🤖 AI Summary
This study addresses the lack of evaluation mechanisms for precisely localizing multi-page handwritten solutions and their reasoning steps in existing automated grading approaches. We propose the first two-level region localization benchmark tailored for multi-page handwritten responses, which requires models to simultaneously identify the full answer region across a sequence of pages and its constituent, ordered step subregions, accompanied by a page-aware evaluation protocol. To support this benchmark, we construct a large-scale, manually annotated dataset featuring hierarchical annotations at both the problem and step levels—the first of its kind—and introduce a dual-metric evaluation framework based on Full Answer (FA) and Fine-grained Step (FSm) scores. Experiments reveal that zero-shot models exhibit limited performance (FA/FSm ≤ 55.22%/48.22%), whereas a fine-tuned GLM-4.6V 9B model achieves substantial gains (74.97%/72.26%), highlighting a critical capability gap in current models for fine-grained step localization.
📝 Abstract
Automated homework assessment depends not only on recognizing student answers, but also on accurately locating where each answer and each intermediate reasoning step appears in noisy, multi-page handwritten work. This paper addresses the missing evaluation setting of page-aware, two-level answer-region grounding: given a sequence of homework page images, a model must localize complete answer regions and their ordered step-level subregions. We introduce HG-Bench, a benchmark of 500 human-annotated K-12 homework samples curated from a 1,489,278-image source pool, with question-level and step-level boxes linked by a hierarchical containment constraint.
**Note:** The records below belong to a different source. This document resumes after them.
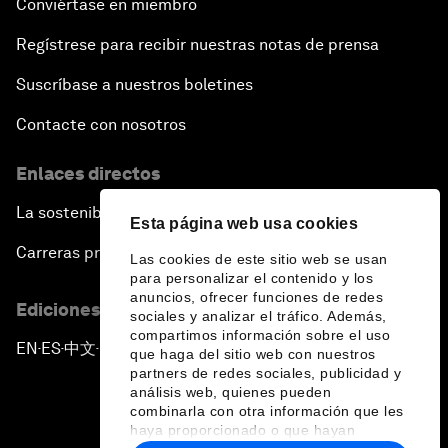
Conviértase en miembro
Regístrese para recibir nuestras notas de prensa
Suscríbase a nuestros boletines
Contacte con nosotros
Enlaces directos
La sostenibilidad en el Foro
Esta página web usa cookies
Carreras profesionales
Las cookies de este sitio web se usan
para personalizar el contenido y los
anuncios, ofrecer funciones de redes
Ediciones en otros idiomas
sociales y analizar el tráfico. Además,
compartimos información sobre el uso
EN
ES
中文
日本語
▪
▪
▪
que haga del sitio web con nuestros
partners de redes sociales, publicidad y
análisis web, quienes pueden
combinarla con otra información que les
haya proporcionado o que hayan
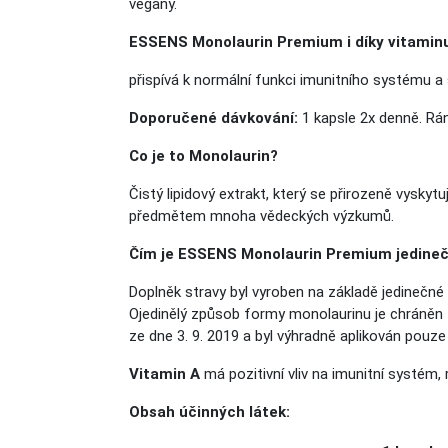
vegany.
ESSENS Monolaurin Premium i díky vitaminu
přispívá k normální funkci imunitního systému 
Doporučené dávkování:
1 kapsle 2x denně. Rá
Co je to Monolaurin?
Čistý lipidový extrakt, který se přirozeně vysky
předmětem mnoha vědeckých výzkumů.
Čím je ESSENS Monolaurin Premium jedine
Doplněk stravy byl vyroben na základě jedinečné 
Ojedinělý způsob formy monolaurinu je chráněn 
ze dne 3. 9. 2019 a byl výhradně aplikován pouz
Vitamin A
má
pozitivní vliv na imunitní systém
, 
Obsah účinných látek:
HG-Bench is paired with a page-aware evaluation protocol that separately measures complete-answer localization (FA) and step-level decomposition (FSm), revealing whether models truly ground the spatial structure of student reasoning rather than merely parse visible text. Across frontier closed-source APIs and competitive open-weight VLMs, no zero-shot system exceeds 55.22% on FA or 48.22% on FSm, while a GLM-4.6V 9B reference model fine-tuned on ~10k in-domain examples reaches 74.97/72.26. These results identify step-level handwritten grounding as a concrete capability gap and provide a reproducible benchmark, evaluation protocol, and trained reference point for future work on automated homework assessment.